● Task to carry out
Extend the design note on choosing an Azure SQL Database reservation size, shown below, by writing on from the end of its final sentence.

Azure SQL DB Design Note: Choosing the Right Database Reservation Size
Published Sep 24 2019 10:05 AM 9,710 Views

Azure SQL Database originally started off with very simple options – you could pick between two database sizes (1GB and 5GB).   This was a packaged version of SQL Server with a number of features built-in (backups, high-availability), but it did not have the degrees of flexibility you see in on-premises environments where you could pick any hardware you wanted on which to run your database. Over the years, Azure SQL Database has evolved at a seemingly increasing rate with a plethora of new purchase models and options. This blog post outlines the advice the SQL team gives to customers when choosing what tier to use so customers can understand how to pick the right reservation size to best address the needs of a given application.

 

DTU vs. vCore

Azure SQL DB currently supports two different purchasing models. The earlier/older model, called DTU (Database Throughput Units), is an abstraction where pricing is abstracted fully from the underlying hardware. It would qualify service tiers based on approximate throughput of a concurrent OLTP benchmark. For example, a customer might buy 100 DTU which would translate to roughly 100 transactions per second for a given reservation size. Internally, these would roughly map to fractions of a machine that a customer would pay to be provisioned continuously. More critically, the fractions of the machine were generally fixed based on the ratios of whatever the underlying hardware could do. If 100 DTU internally represented about 1/8th of a machine, as an example, you would get 1/8th of the CPU cores, 1/8th of the memory, 1/8th of the storage, 1/8th of the IOPS, 1/8th of the log transaction commit rate, 1/8th of the tempdb space and IOPS, etc. Since the ratio is fixed across each resource dimension, a customer would need to provision enough capacity to handle whatever the highest dimension would be. This differs a bit from the model used in SQL Server where you buy the licenses to run cores and potentially provision a machine with more RAM or flash-based SSD for tempdb if specific resource dimensions were more needy for a given workload.

Item enumeration data
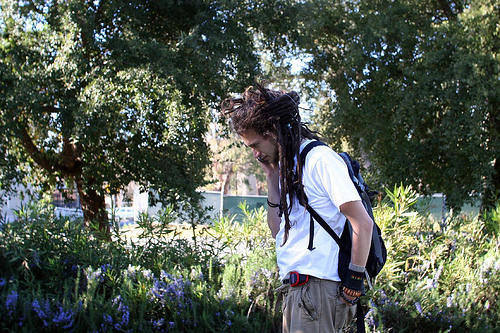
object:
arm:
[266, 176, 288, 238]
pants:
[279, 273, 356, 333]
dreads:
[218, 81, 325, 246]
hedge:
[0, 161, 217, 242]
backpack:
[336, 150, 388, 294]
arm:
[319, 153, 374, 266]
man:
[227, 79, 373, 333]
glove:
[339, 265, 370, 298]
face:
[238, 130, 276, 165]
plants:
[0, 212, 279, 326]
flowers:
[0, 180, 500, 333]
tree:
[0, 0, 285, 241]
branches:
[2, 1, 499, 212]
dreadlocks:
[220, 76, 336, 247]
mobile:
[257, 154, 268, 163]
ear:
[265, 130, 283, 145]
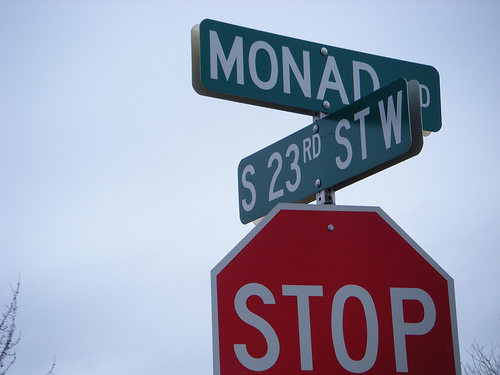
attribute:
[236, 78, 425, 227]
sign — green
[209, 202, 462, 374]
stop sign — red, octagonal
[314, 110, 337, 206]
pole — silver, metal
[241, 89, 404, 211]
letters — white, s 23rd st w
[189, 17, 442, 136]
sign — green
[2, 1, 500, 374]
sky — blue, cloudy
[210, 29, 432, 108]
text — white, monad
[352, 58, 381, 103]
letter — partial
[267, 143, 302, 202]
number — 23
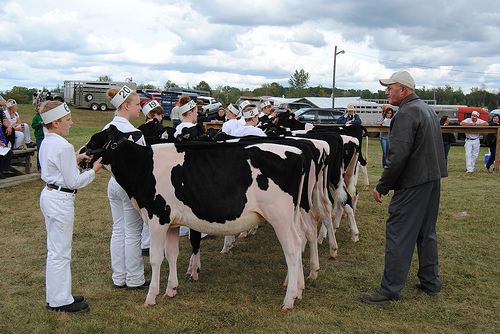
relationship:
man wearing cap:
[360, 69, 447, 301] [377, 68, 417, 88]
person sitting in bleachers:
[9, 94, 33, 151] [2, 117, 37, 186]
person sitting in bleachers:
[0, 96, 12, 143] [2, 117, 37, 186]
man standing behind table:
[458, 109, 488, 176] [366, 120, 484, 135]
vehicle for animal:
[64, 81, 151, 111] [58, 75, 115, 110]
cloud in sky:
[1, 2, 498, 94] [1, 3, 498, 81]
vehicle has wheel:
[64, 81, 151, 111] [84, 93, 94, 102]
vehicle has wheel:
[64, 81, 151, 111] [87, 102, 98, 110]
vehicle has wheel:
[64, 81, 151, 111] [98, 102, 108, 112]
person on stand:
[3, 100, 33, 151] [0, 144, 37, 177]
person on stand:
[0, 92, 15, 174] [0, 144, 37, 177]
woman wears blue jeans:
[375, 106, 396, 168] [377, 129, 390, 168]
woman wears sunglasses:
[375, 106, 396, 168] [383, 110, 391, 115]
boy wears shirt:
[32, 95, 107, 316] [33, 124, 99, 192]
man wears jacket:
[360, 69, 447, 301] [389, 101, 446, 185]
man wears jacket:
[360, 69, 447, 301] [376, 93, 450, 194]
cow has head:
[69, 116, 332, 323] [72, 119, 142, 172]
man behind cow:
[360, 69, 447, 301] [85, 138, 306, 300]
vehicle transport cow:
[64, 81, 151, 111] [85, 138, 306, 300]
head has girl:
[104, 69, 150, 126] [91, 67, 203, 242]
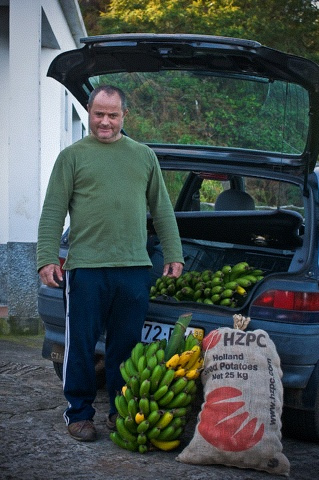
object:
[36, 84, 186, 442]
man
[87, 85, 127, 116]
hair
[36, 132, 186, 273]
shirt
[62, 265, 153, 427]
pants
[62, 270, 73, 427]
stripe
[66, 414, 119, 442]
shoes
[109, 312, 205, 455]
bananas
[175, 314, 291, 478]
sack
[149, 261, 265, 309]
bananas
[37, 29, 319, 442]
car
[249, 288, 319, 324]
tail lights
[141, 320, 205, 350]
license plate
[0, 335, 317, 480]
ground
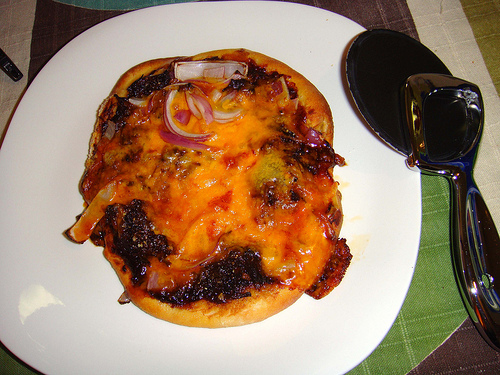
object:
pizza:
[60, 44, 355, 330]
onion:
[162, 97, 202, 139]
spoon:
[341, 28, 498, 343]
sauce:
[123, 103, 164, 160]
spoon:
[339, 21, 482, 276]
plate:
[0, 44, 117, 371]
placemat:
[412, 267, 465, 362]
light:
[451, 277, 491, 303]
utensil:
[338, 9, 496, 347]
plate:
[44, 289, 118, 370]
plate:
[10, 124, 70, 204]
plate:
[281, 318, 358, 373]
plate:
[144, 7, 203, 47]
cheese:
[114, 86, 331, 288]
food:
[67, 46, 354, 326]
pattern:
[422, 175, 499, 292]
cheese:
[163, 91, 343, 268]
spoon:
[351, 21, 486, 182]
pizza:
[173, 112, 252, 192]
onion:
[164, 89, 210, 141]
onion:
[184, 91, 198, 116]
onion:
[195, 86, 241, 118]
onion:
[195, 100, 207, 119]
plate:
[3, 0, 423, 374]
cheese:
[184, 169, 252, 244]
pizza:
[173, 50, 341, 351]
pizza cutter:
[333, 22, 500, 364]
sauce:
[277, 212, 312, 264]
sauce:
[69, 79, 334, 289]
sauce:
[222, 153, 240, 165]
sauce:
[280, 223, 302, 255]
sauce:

● Answer space
The second purchasing model is newer and is called the “vCore” model. This model was created based on customer feedback on DTUs. The vCore model attempts to surface the underlying hardware more directly (so you can see the generation of CPUs being used) as well as giving customers the ability to purchase IO and storage separately from CPU and memory. This means that if an application workload is more IO intensive but less CPU intensive, as an example, then it might be cheaper under the vCore model because you can buy fewer provisioned CPU cores than you would need under a DTU-based pricing model.

 

Service Tier (Basic/Standard/Premium for DTU, General Purpose, Business Critical, Hyperscale for vCore)

DTU and vCore have somewhat different storage model offerings, and it’s useful to understand a bit about how Azure SQL DB is architected to understand which choice is best for a given application. Please note that the Azure SQL Database team is continuously doing work to optimize and improve the service under the covers, so some of the details may change over time.

Storage Model

Implementation

“Remote SSD” Storage

Azure Storage hosted files attached to a virtual machine hosting a SQL instance (exact storage performance tier varies based on Azure SQL DB reservation size).  Latency is slower than local SSD.

“Local SSD” Storage

Local SSD-based files for the database, log, and tempdb running on the same virtual machine as the Azure SQL DB instance. Additionally, 2-3 other replicas exist for high availability (also with local SSD storage). Database size is limited in size to 4TB based on the underlying hardware hosting the virtual machine.

Hyperscale

Hybrid storage model where parts of the database storage engine is split up and hosted on different nodes.   Some data is hosted on remote storage and cached on page servers using memory + Local SSD-based storage. This design allows for databases much larger than 4TB.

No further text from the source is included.